Back in 1906 a car known as the Rolls-Royce 40/50HP was created but it very quickly became known as the Silver Ghost.
How this came about was probably accidental. To get some publicity a demonstrator car was built and this was painted silver using aluminium paint and given silverplated fittings. This car, and this car alone, was named the 'Silver Ghost' (this was to stress how quiet the car was) and there was in fact a name plaque to this effect on the bulkhead. The car was entered in the 1907 Scottish Reliability Trials and then straight after that it was given a thorough test over 15,000 miles on UK roads.
Maximum publicity was arranged by Rolls-Royce; this was a very brave thing to do bearing in mind the fact that cars of the time were very unreliable, and roads were in an even more shocking state than they are today! Nevertheless the exercise was successful; the motoring press was extremely impressed and the name 'Silver Ghost' was used by them to describe the model, not the individual car. Although Rolls-Royce themselves never adopted the name until 1925 it stayed with the car in the eyes of the buying public from then on. It would be interesting to know if as many would have been sold had it still being called the 40/50HP!

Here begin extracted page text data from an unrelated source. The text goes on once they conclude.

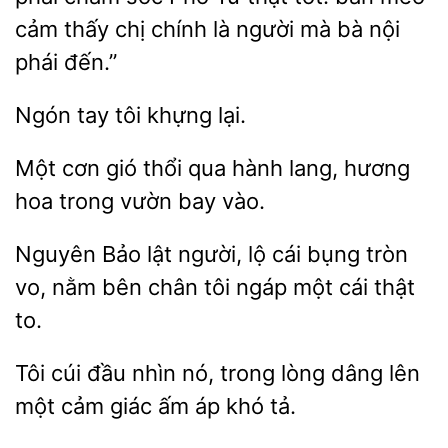
thấy chị chính là người mà bà nội
phái đến.”
Ngón tay
gió
qua hành lang, hương
hoa trong vườn bay vào.
Bảo lật người, lộ cái bụng tròn
nằm bên
tôi ngáp một cái thật
to.
Tôi
đầu nhìn nó, trong lòng dâng lên
một cảm
áp khó tả.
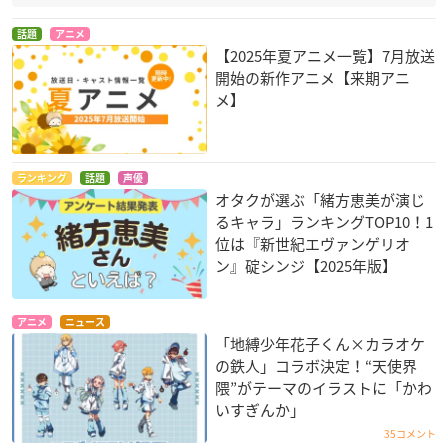
話題
アニメ
【2025年夏アニメ一覧】7月放送
開始の新作アニメ【来期アニ
メ】
ランキング
話題
声優
オタクが選ぶ「緒方恵美が演じ
るキャラ」ランキングTOP10！1
位は『新世紀エヴァンゲリオ
ン』碇シンジ【2025年版】
アニメ
ニュース
「地縛少年花子くん×カラオケ
の鉄人」コラボ決定！“天使界
隈”がテーマのイラストに「かわ
いすぎんか」
35コメント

The straight six cylinder engine with two spark plugs per cylinder had a total capacity of more than seven litres; a huge displacement by modern standards but power output was still not all that impressive at just 48 brake horsepower. This propelled the car at up to 78 mph. It was usually sold as a rolling chassis only with buyers free to select their own coachbuilders to finish it off to their own specifications.
Although the technology was cutting-edge for the beginning of the 20th century, by today's standards it was positively primitive! A hand operated brake affected the rear wheels only, with a foot pedal which, it was hoped, could slow down the rotation of the prop shaft; and this was one big heavy car; and electric lights weren't even optional until just before war was declared in 1914, when production for the domestic market was stopped so that the company could concentrate on war work.
It wasn't really, however, the technical innovations or design of this car (which was very expensive and definitely not one for the masses to buy) but the sheer unbreakable reliability of it that impressed buyers, and production, after the war ended, continued right up until 1926 by which time 7874 of them had been built and sold. They can now change hands for tens of millions of pounds each.